The Bank of Canada appears ready to step to the sidelines at its next interest rate setting, on Wednesday. The central bank says it wants to pause its current round of rate hikes and let the effects soak in across the economy. There have been eight increases over the last year, pushing the trend-setting overnight rate to 4.50%, as the Bank tries to reduce consumption, slow the economy and bring inflation back under control.
There are signals that plan is working.
The latest Gross Domestic Product (GDP) figures, which tally the total value of all goods and services produced by the economy, show that growth stalled in the fourth quarter of 2022 and actually contracted slightly in December. A slowing housing market, and reduced spending by business and consumers were key factors in the slowdown.
The inflation reading fell again in January, coming in at 5.9%. It had been as high as 8.1%, in June.

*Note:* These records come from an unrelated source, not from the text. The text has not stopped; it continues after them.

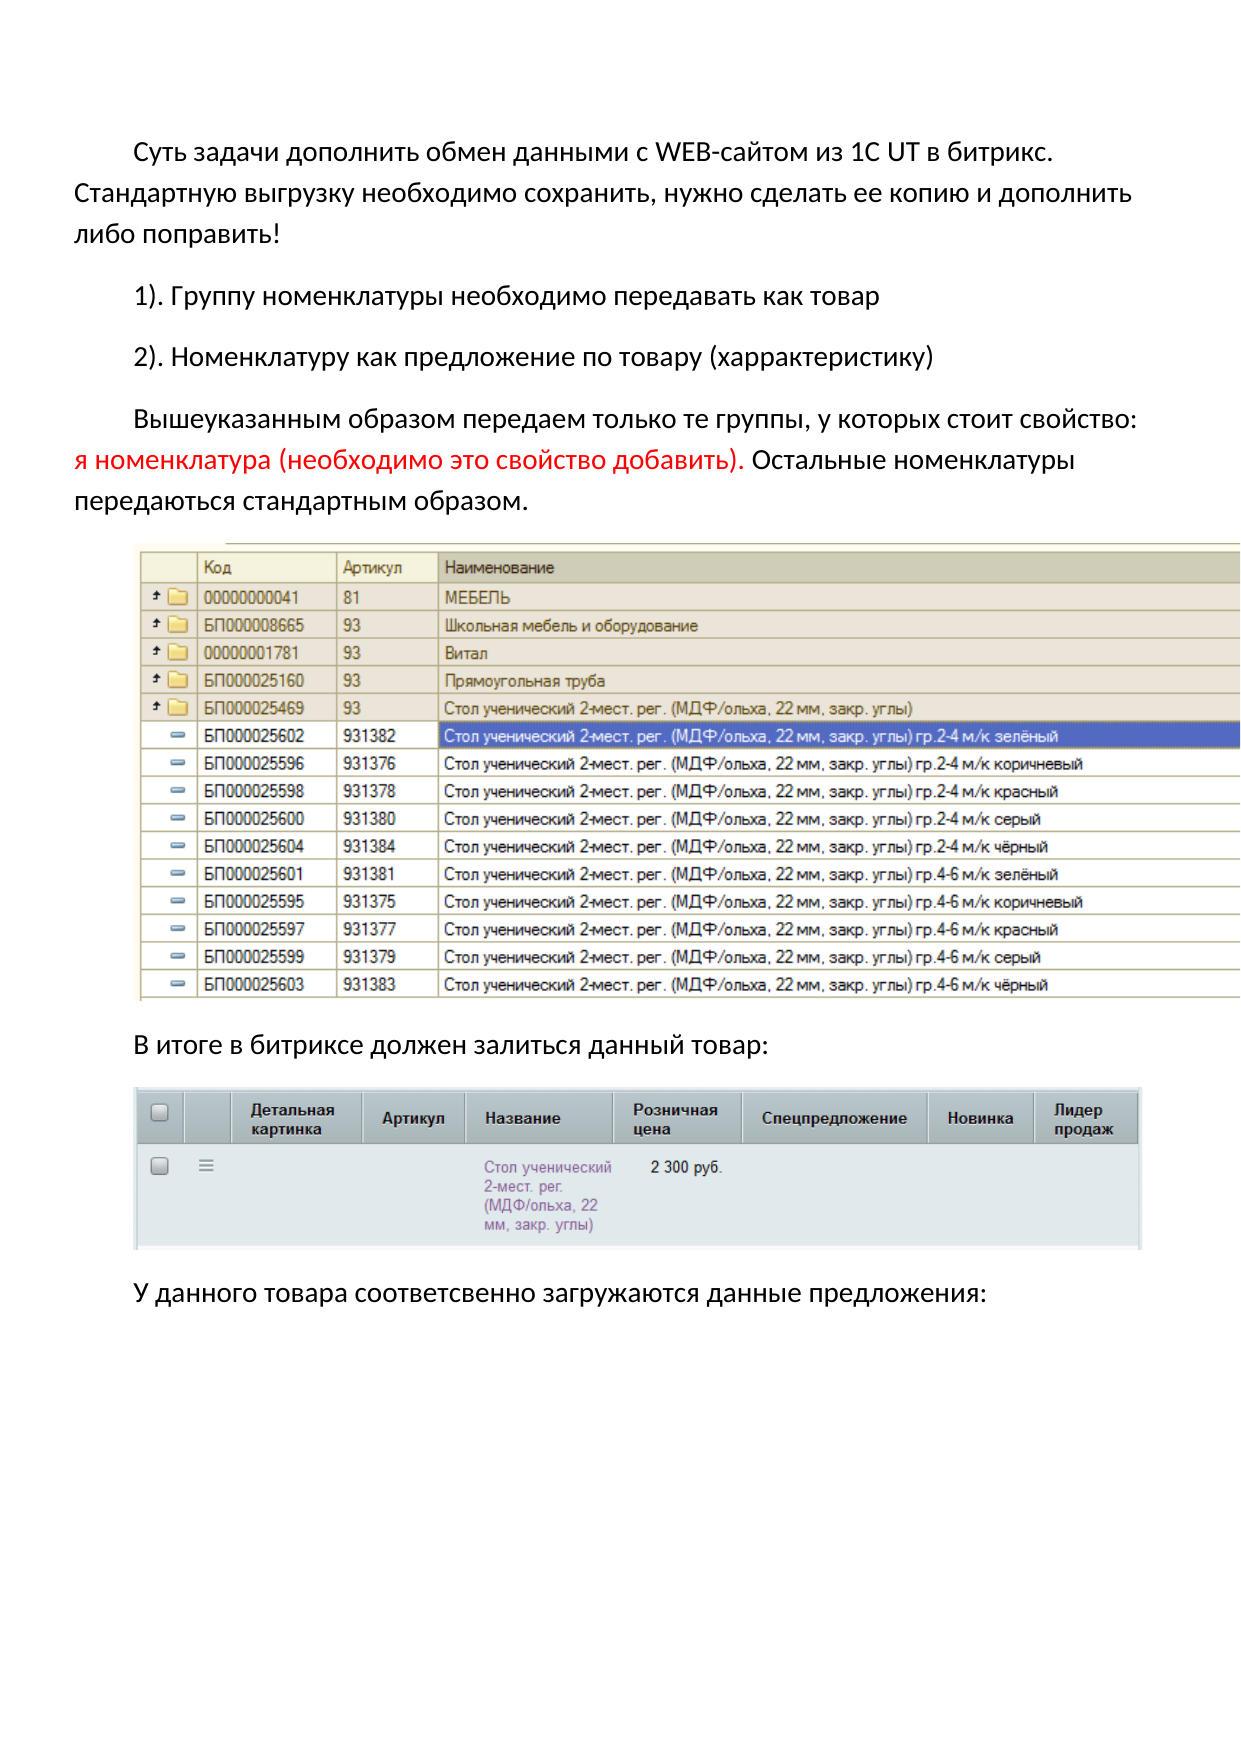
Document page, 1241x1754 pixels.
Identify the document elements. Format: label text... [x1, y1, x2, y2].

picture [133, 543, 1241, 1001]
text 1). Группу номенклатуры необходимо передавать как товар [74, 277, 1152, 312]
text 2). Номенклатуру как предложение по товару (харрактеристику) [74, 338, 1152, 374]
text В итоге в битриксе должен залиться данный товар: [74, 1026, 1152, 1061]
text Вышеуказанным образом передаем только те группы, у которых стоит свойство: я номенклатура (необходимо это свойство добавить). Остальные номенклатуры передаються стандартным образом. [74, 400, 1152, 518]
text У данного товара соответсвенно загружаются данные предложения: [74, 1274, 1152, 1310]
picture [133, 1087, 1143, 1250]
text Суть задачи дополнить обмен данными с WEB-сайтом из 1С UT в битрикс. Стандартную выгрузку необходимо сохранить, нужно сделать ее копию и дополнить либо поправить! [74, 133, 1152, 250]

Employment growth seems to be the only economic indicator that is not behaving as the Bank would like. In January the economy created 150,000 jobs – 10 times more than expected. Normally a job market that vigorous would trigger fears of inflationary wage growth. But while the rate of wage increases has gone up it has never matched the rate of inflation, and it has been slowing since late last year.
More than 30 economists polled by the Reuters news agency expect the Bank of Canada to hold its rate at 4.50%. A little more than half of those economists expect the rate will not change for the rest of this year.